Are they better? Well, they're different. They won't have a ton of gain so you have to watch size and brightness. On the other hand, they do provide a much better screen lock and allow better spacing of the speakers from the side boundaries - hence a larger potential screen without causing problems as long as the PJ has enough output with the lower gain.

Bryan


----------



## SierraMikeBravo (Jul 1, 2007)

I think you'll find a variety of opinions regarding screens. The Stewart Studiotek 130 AT is considered the reference and my personal recommendatiion, but don't worry about equipment as yet. Worry about getting the room done right...then see what it takes to fill it to reference standards. Best wishes!


----------



## bbieger (Sep 15, 2009)

I have a Seymour AT screen that I am very very pleased with. Stay away from the perforated screens, go with a weave. 

I made my own frame and stapled the fabric to it. Very cost effective. The screen material was around $225 custom cut and shipped to my door.

http://www.seymourav.com/screensDIY.asp

the owner is a member here and a very nice guy. Give them a call to ask questions.


----------



## DougMac (Jan 24, 2008)

I've built a similar sized HT and can attest the advice you're getting here is spot on. I have little to add other than I consider your depth minimal for two rows, especially if you're shooting for a 120" diagonal screen, which is what we have.

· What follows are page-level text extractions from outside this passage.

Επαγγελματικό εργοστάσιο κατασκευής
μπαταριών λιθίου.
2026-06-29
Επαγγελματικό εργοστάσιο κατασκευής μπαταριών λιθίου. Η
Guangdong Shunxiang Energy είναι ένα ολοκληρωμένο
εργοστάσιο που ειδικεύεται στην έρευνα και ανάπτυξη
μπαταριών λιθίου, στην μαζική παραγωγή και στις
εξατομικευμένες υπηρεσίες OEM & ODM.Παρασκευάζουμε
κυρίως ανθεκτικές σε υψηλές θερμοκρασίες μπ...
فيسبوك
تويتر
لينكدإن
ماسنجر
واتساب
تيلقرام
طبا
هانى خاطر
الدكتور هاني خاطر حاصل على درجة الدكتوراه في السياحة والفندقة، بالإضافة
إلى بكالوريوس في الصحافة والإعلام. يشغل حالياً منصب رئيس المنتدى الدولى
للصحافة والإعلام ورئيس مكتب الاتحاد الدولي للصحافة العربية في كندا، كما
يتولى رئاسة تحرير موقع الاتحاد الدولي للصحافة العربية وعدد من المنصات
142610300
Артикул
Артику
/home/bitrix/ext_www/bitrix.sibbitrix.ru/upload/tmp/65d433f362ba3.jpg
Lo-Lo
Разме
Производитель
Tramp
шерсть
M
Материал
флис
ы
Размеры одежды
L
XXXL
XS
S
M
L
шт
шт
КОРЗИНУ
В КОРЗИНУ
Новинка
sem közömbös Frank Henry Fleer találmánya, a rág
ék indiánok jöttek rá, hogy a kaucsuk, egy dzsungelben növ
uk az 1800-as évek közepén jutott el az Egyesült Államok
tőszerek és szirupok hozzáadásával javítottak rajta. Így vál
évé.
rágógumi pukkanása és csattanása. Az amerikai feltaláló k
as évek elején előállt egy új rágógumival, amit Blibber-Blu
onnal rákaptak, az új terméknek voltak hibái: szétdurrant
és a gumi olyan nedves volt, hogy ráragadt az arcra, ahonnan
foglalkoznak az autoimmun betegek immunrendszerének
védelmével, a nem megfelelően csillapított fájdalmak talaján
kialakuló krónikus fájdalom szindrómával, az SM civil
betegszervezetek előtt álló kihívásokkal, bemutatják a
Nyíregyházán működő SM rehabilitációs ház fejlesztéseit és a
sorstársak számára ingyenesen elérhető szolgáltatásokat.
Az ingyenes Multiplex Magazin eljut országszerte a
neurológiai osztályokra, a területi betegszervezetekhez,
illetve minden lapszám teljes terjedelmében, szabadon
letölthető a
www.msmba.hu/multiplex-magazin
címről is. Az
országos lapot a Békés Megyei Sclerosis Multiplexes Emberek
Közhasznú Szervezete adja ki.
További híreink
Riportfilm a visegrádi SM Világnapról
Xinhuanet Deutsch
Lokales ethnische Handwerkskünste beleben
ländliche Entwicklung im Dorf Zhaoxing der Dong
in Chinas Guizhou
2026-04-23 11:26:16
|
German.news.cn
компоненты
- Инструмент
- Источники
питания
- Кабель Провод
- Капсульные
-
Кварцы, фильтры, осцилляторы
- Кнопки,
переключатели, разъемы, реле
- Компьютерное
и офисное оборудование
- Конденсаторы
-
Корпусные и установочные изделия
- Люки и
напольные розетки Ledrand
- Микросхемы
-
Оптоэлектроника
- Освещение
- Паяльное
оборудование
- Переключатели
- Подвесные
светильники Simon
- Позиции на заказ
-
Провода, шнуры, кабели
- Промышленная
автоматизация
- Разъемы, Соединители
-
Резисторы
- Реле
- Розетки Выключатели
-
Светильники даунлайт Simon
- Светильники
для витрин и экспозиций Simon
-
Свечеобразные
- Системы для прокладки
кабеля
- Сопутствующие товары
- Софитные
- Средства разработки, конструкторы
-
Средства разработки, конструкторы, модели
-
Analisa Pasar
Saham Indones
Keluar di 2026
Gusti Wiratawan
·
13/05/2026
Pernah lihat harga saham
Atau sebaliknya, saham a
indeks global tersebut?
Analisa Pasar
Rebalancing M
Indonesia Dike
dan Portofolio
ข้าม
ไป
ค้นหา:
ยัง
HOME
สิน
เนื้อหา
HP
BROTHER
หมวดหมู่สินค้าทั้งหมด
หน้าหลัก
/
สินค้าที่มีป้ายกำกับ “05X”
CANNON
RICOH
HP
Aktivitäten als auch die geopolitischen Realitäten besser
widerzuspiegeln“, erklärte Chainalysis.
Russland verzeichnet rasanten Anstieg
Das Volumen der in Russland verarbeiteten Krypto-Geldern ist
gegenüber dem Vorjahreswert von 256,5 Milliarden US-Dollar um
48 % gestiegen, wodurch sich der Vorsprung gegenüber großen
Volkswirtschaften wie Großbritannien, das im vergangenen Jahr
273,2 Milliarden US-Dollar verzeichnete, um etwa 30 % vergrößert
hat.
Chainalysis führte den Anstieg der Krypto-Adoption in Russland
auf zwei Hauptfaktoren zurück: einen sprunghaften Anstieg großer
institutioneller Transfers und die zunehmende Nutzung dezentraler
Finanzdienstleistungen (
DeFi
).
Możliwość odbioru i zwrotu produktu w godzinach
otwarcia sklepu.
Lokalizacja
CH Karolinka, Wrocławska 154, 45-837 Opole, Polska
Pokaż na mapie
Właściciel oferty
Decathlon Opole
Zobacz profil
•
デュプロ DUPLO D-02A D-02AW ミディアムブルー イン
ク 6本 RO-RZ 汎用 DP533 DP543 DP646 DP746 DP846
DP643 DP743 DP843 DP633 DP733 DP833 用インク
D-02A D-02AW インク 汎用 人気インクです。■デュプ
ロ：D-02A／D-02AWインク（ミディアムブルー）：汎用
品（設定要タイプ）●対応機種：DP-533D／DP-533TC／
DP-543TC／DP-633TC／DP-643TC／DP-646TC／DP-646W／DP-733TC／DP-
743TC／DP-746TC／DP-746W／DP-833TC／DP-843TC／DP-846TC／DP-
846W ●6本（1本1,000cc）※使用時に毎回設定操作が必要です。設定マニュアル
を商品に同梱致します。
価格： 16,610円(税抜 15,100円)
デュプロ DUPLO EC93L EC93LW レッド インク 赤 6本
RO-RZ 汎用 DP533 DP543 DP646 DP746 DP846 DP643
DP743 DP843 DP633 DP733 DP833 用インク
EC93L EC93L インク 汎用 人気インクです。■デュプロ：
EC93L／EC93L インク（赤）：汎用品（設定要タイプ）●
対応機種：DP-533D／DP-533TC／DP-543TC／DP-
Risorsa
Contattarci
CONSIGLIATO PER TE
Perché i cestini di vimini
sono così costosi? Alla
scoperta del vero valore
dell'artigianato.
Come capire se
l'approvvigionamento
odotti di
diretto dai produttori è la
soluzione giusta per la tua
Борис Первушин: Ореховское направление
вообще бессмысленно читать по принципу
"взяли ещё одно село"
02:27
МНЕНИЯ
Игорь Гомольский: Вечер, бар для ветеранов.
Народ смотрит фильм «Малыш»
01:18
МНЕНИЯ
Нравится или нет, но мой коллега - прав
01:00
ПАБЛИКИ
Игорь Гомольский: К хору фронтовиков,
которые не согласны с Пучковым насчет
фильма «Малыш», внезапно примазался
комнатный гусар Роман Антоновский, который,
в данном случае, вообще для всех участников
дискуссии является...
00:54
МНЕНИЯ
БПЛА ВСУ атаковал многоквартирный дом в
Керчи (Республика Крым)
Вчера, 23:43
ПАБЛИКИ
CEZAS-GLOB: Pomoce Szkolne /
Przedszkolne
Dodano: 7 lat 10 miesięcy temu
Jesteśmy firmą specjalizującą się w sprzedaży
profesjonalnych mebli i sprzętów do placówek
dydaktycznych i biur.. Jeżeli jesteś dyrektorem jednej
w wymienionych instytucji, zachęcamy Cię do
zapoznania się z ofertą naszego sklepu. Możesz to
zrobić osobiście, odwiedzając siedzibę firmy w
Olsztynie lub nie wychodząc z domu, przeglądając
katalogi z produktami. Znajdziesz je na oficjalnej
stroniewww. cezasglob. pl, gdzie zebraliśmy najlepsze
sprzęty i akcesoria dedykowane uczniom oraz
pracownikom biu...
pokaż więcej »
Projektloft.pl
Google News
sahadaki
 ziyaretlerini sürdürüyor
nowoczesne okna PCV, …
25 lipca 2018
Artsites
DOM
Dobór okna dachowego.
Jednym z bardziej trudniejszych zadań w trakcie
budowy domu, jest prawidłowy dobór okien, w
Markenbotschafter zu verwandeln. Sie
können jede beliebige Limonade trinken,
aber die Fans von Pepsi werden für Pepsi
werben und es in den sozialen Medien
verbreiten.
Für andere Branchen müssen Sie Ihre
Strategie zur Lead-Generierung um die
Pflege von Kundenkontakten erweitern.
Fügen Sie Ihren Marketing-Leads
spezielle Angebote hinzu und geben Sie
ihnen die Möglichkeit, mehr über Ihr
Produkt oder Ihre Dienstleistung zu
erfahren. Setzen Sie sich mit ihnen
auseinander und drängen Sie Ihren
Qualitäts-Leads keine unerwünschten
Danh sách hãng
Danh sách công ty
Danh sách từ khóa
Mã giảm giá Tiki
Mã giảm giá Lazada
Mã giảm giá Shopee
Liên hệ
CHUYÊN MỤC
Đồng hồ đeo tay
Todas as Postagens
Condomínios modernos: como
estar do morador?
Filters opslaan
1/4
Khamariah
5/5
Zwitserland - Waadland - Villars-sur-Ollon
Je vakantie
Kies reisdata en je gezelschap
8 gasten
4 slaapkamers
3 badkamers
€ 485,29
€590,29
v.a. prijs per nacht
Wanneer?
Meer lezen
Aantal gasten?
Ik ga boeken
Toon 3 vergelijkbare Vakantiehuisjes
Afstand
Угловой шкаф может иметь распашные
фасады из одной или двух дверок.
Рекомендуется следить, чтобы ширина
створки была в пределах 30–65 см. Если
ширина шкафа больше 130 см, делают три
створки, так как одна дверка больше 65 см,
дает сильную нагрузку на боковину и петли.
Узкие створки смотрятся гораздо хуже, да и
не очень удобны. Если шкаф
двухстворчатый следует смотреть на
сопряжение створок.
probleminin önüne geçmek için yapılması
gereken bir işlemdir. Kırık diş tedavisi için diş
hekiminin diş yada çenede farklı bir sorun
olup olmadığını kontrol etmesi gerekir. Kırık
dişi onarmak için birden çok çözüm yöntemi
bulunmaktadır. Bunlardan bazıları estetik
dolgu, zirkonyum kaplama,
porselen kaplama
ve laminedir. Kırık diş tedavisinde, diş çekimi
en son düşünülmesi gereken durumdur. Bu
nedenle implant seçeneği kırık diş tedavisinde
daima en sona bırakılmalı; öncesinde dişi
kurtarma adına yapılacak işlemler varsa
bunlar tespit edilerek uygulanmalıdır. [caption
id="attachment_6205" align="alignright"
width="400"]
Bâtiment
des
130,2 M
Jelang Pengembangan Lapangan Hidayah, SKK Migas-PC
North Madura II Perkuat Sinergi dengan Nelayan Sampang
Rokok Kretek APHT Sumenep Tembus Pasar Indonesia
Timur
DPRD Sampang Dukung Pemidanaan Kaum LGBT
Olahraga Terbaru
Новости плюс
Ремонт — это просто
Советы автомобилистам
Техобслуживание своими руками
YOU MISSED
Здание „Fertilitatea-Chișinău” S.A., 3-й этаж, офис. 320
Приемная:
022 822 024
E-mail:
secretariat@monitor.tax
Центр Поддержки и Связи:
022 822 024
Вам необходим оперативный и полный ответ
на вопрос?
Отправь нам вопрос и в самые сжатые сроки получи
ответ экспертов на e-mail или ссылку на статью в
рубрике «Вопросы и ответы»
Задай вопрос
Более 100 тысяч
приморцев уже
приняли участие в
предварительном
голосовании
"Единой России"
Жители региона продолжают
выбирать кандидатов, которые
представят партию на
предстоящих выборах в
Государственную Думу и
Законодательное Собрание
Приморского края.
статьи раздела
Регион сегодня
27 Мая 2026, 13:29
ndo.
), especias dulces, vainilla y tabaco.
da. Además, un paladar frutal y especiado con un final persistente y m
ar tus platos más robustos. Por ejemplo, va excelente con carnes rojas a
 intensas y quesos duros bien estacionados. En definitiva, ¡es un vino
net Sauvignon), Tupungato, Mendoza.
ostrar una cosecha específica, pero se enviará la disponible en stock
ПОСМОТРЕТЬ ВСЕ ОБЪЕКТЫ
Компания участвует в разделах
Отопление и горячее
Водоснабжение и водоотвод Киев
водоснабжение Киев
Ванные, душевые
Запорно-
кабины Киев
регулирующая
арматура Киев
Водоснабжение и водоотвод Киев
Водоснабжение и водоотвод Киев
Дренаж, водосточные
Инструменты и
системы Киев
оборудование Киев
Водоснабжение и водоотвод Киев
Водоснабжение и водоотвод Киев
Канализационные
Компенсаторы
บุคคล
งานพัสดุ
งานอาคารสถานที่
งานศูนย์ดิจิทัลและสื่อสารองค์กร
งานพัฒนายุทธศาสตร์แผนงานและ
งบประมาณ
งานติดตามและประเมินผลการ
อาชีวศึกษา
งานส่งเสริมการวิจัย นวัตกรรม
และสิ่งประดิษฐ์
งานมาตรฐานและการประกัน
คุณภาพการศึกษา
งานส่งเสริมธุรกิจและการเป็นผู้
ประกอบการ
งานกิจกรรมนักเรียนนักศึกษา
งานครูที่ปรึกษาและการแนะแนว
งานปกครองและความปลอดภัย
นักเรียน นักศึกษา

It's amazing how small the room gets when you start adding seating.

There's another consideration regarding depth if you consider going with an acoustically transparent screen. You have to push the screen out into the room to get the speakers behind it. This can be as much as 2' or more, depending on the depth of the speakers and if they have rear firing ports. For instance, 6 inches between back of speaker and walls, 18" speaker cab depth, plus 4-6" spacing between screen and front of speaker. That puts the screen 2 1/2 feet from the wall.


----------



## bbieger (Sep 15, 2009)

That is a very good point Doug. I have 2'behind my screen. Pretty cramped behind there..3' would have been nicer.

Love the look at sound of the at screen though for sure!


----------